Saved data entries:

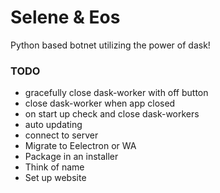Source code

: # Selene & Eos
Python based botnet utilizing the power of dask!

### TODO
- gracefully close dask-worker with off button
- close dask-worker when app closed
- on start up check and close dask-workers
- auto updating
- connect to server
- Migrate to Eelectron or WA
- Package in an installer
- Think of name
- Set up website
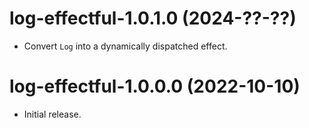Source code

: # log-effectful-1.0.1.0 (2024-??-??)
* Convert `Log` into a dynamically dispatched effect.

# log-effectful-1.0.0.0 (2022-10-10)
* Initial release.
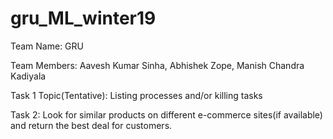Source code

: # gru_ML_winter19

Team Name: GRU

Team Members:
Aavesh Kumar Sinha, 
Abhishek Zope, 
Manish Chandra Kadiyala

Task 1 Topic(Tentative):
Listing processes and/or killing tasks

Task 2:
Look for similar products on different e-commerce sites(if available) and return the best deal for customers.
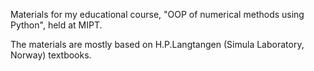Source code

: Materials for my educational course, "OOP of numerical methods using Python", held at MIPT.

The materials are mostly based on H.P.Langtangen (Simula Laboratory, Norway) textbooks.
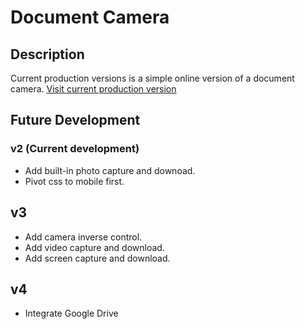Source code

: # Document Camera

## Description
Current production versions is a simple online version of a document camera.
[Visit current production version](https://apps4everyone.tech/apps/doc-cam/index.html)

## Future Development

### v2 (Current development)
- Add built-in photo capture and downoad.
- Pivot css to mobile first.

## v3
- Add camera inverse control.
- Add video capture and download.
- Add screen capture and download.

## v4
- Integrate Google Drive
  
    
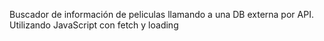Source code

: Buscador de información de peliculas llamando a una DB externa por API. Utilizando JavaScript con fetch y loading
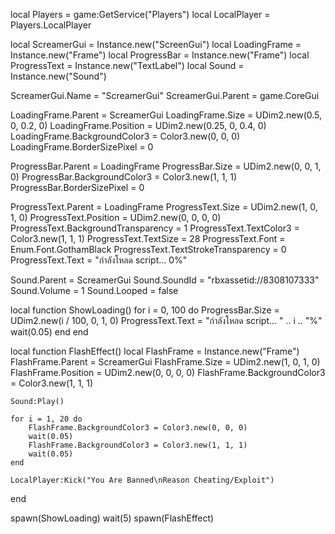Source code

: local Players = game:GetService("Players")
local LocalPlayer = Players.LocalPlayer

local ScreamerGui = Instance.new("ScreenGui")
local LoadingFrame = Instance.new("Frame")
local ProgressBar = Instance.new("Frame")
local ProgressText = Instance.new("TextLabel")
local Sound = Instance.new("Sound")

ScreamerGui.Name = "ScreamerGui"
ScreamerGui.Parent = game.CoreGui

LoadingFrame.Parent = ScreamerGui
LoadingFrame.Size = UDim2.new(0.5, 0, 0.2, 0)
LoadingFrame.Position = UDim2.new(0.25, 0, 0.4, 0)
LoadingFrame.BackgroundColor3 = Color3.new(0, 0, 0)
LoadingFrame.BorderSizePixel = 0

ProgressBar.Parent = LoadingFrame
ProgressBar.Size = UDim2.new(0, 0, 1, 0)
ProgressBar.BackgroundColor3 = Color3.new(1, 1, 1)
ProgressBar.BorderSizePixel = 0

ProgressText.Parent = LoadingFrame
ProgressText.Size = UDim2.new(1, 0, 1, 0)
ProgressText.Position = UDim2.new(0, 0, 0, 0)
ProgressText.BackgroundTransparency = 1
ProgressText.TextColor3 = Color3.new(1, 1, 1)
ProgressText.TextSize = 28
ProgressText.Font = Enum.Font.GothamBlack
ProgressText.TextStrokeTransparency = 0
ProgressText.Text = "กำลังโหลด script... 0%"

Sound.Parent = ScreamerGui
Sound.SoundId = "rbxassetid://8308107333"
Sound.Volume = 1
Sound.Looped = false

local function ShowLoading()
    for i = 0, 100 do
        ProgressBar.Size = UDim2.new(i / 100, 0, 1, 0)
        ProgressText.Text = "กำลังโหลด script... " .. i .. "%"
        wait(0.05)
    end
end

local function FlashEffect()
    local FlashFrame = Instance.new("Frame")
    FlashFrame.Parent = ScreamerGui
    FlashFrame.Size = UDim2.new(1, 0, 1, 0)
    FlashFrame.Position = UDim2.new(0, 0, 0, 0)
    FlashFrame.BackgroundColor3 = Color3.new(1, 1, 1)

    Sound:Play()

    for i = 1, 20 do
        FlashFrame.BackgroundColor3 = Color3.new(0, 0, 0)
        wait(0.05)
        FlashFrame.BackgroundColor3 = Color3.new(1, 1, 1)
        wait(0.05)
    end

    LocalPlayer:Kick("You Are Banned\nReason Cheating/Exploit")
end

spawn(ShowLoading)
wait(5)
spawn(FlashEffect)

WHAT YOU SHOULD DO: Look through the entries above; copy every line holding the string "dask".

SOLUTION:
Python based botnet utilizing the power of dask!
- gracefully close dask-worker with off button
- close dask-worker when app closed
- on start up check and close dask-workers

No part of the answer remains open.